Redpine & Solo’s Influences Playlist

redpine & solo influences

Redpine & Solo (aka: John Stuckey & Sam Moss) return after a brief hiatus, although they’ve been far from absent from the wider drum & bass scene.

Solo joined the License to Jungle crew following a plethora of performances at the renowned venue The Old Red Bus Station in Leeds. Playing host to the likes of Fracture, Om Unit, Dom & Roland, J Majik, Mantra, Dillinja, Klute and Ant TC1, it was inevitable the club night would go on to announce their own platform for releasing music. And whilst Solo may have been keeping the world of music entertained, Redpine was living in sonic solitude to work on his own Workshop and Design Studio. However, they now join forces once more for their collaborative effort Redpine & Solo, which sees them pulling together their immense skillsets for a brand-new EP on Studio Rockers. A place both artists have frequently called home.

To celebrate its release, we’ve asked Solo to give us the top ten tracks in his playlists this week. Take a listen and see how these artists have helped influence their brand-new EP, which you can buy now.

Instra:mental – Pacific Heights

The Autonomic era was hugely influential for me. It encouraged me to explore more melodic ideas and opened my eyes to half-time drums and a whole host of amazing rhythms. This track by Instra:mental is one of my favourites from this period and I feel it’s a great example of the sub-genre.

Kid Drama – In Mind

‘In Mind’ by Kid Drama (one half of Instra:mental) is another superb piece of music. The breakdown, consisting of those melancholy synths, is one of the most emotive sections of music I’ve heard. I still love it as much as when I first heard it.

dBridge – Rendezvous

I couldn’t talk about the Autonomic sound without including its other originator, dBridge. ‘Rendezvous’ is another great example of this hugely influential sub-genre. The detuned synths, call-and-response melodies, and drum work are all elements we draw from in our Redpine & Solo compositions.

Roni Size & Reprezent – New Forms

I was 10 when the New Forms album came out, which helps to explain why it wasn’t on my radar until the early 2000’s (when I was about 13/14). This album opened the door to Drum and Bass for me, so its essential to recognise its huge influence. The track ‘New Forms’ is a beautiful example of the melting pot of different styles, which is something we aim for with our own music.

J Majik- Your Sound Remix

It was hard to narrow down which Metalheadz tracks had the biggest impact on me, but the remix of ‘Your Sound’ was so mind-blowing when I first heard it that I think it stands out.

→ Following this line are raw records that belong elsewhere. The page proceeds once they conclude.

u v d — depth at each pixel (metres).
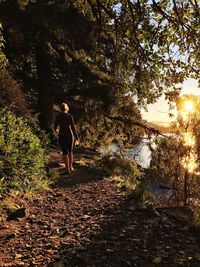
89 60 21.88
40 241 5.76
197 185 9.48
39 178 9.99
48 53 19.91
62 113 12.22
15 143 9.28
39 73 21.72
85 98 23.17
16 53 20.06
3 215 6.91
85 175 11.78
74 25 17.39
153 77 8.13
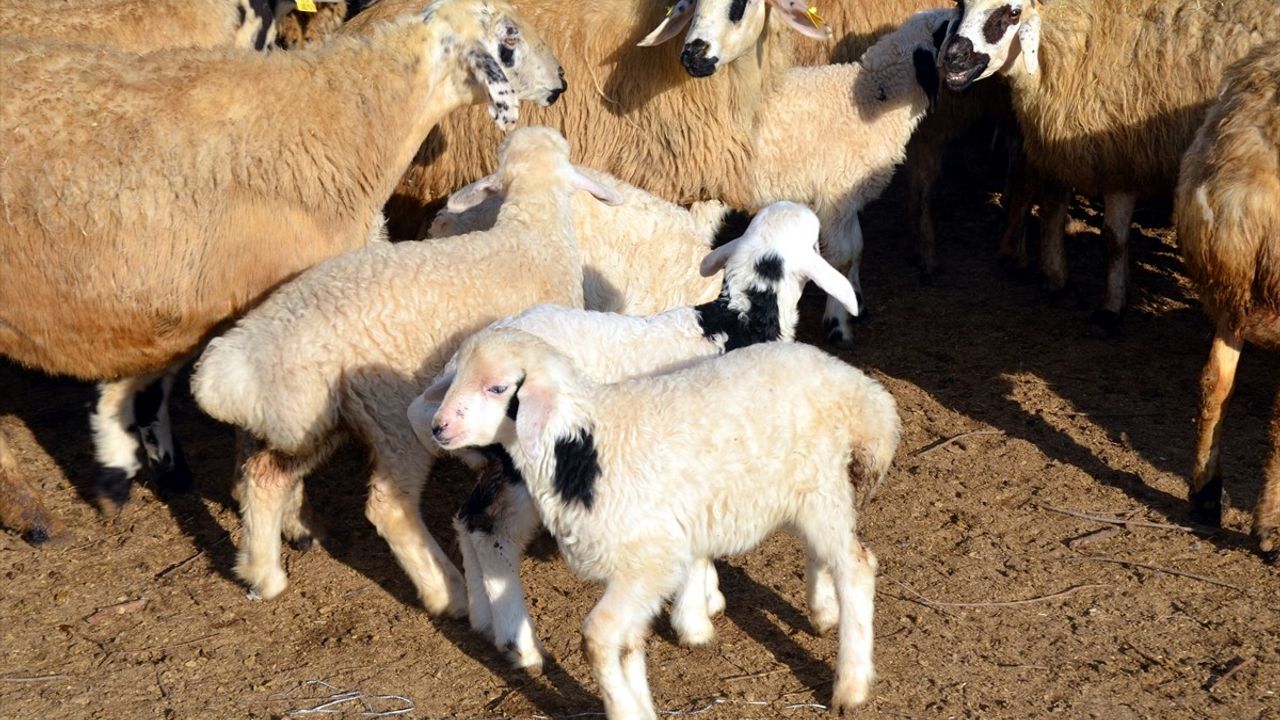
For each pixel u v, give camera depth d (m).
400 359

Everything about the track, from the drums to the bass, to the atmosphere is shockingly good.

Seba & Paradox – Fire Like This

Another hard one to narrow down was which Paradox track to include, and to be honest it could have been nearly any of them! He is the undisputed king of breakbeats in my eyes. ‘Fire Like This’, with long-time collaborator Seba is one of many great examples of how to manipulate a break. Highly recommend seeing Paradox live too – you will not be disappointed.

Cliff Martinez – Don’t Blow It

Cliff Martinez’s soundtrack for the remake of Solaris managed to turn a very average film into something far more engaging. The OST is a really good listen from start to finish and I would highly recommend it. I think my love of melodic percussive instruments like Gamelan’s developed from listening to this soundtrack.

Hot Water Music – Drunken Third

To pay homage to my influences outside of electronic music I’ve picked Hot Water Music’s ‘Drunken Third’. A lot of this sort of angsty punk rock shaped my early teenage years and developed my interest in songwriting, which led me to get a shit PC and a cracked version of Reason. There aren’t that many bands from those early years that I can still really enjoy, but HWM is one of them. Honourable mentions include Fugazi, Snuff, Guns N’ Wankers, and Leatherface.